• **Stated exercise A**
Which lines in the records below contain the string "evenodd"? Pull out every one of them, treating uppercase and lowercase as different.

* * * * *

Tuesday, 26 February 2013

Dinosaur Feathers


I gave this talk at TEDx Bradford On Avon last November and again, last weekend at TEDx Warminster School, with a few adjustments. I made the accompanying illustrations on the iPad using the Brushes 3 app, in real-time, as I spoke:

Let's begin at the end.



I teach people how to paint and draw.

I’ve done it for nearly twenty years now. 

And lots of people seem to want to do it, but it isn't easy.

Wassily Kandinsky said that you could learn the craft of carpentry and be fairly certain of being able to make a table, but you could learn how to paint and draw and never be sure of creating a work of art.


So it can be really frustrating and you can't make any money at it. So why do it?

After a few years I began to think. All these people; If I knew why they really wanted to make art, then I might become better at teaching them how.



From the cave paintings of Lascaux to the crayon drawings of our children, the desire to make marks is fundamental. But why?

Imagine a world without birdsong.



About 230 million years ago. 

230 million is such an enormous number. It’s hard to conceive what it really amounts to.

* * * * *

• **Stated exercise B**
Can you write out the Dinosaur Feathers post above in full, word for word?

* * * * *

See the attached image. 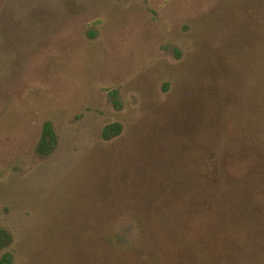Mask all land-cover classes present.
<instances>
[{
  "label": "rangeland",
  "instance_id": "1",
  "mask_svg": "<svg viewBox=\"0 0 264 264\" xmlns=\"http://www.w3.org/2000/svg\"><path fill=\"white\" fill-rule=\"evenodd\" d=\"M0 229V264H264V0H0Z\"/></svg>",
  "mask_w": 264,
  "mask_h": 264
},
{
  "label": "trees",
  "instance_id": "2",
  "mask_svg": "<svg viewBox=\"0 0 264 264\" xmlns=\"http://www.w3.org/2000/svg\"><path fill=\"white\" fill-rule=\"evenodd\" d=\"M53 132H52V128L50 127L49 123H46L45 128H44V137L42 138L41 142H40V146L39 149L41 151H47L50 149V141L53 140ZM4 232L2 229H0V248L2 247L1 245V235H3ZM13 261V256L12 254H10L9 252H6L3 254L2 258H1V263L2 264H12Z\"/></svg>",
  "mask_w": 264,
  "mask_h": 264
}]
</instances>
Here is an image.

* * * * *

• **Answer A**
  "mask_svg": "<svg viewBox=\"0 0 264 264\" xmlns=\"http://www.w3.org/2000/svg\"><path fill=\"white\" fill-rule=\"evenodd\" d=\"M0 229V264H264V0H0Z\"/></svg>",
  "mask_svg": "<svg viewBox=\"0 0 264 264\" xmlns=\"http://www.w3.org/2000/svg\"><path fill=\"white\" fill-rule=\"evenodd\" d=\"M53 132H52V128L50 127L49 123H46L45 128H44V137L42 138L41 142H40V146L39 149L41 151H47L50 149V141L53 140ZM4 232L2 229H0V248L2 247L1 245V235H3ZM13 261V256L12 254H10L9 252H6L3 254L2 258H1V263L2 264H12Z\"/></svg>",

• **Answer B**
Tuesday, 26 February 2013

Dinosaur Feathers


I gave this talk at TEDx Bradford On Avon last November and again, last weekend at TEDx Warminster School, with a few adjustments. I made the accompanying illustrations on the iPad using the Brushes 3 app, in real-time, as I spoke:

Let's begin at the end.



I teach people how to paint and draw.

I’ve done it for nearly twenty years now. 

And lots of people seem to want to do it, but it isn't easy.

Wassily Kandinsky said that you could learn the craft of carpentry and be fairly certain of being able to make a table, but you could learn how to paint and draw and never be sure of creating a work of art.


So it can be really frustrating and you can't make any money at it. So why do it?

After a few years I began to think. All these people; If I knew why they really wanted to make art, then I might become better at teaching them how.



From the cave paintings of Lascaux to the crayon drawings of our children, the desire to make marks is fundamental. But why?

Imagine a world without birdsong.



About 230 million years ago. 

230 million is such an enormous number. It’s hard to conceive what it really amounts to.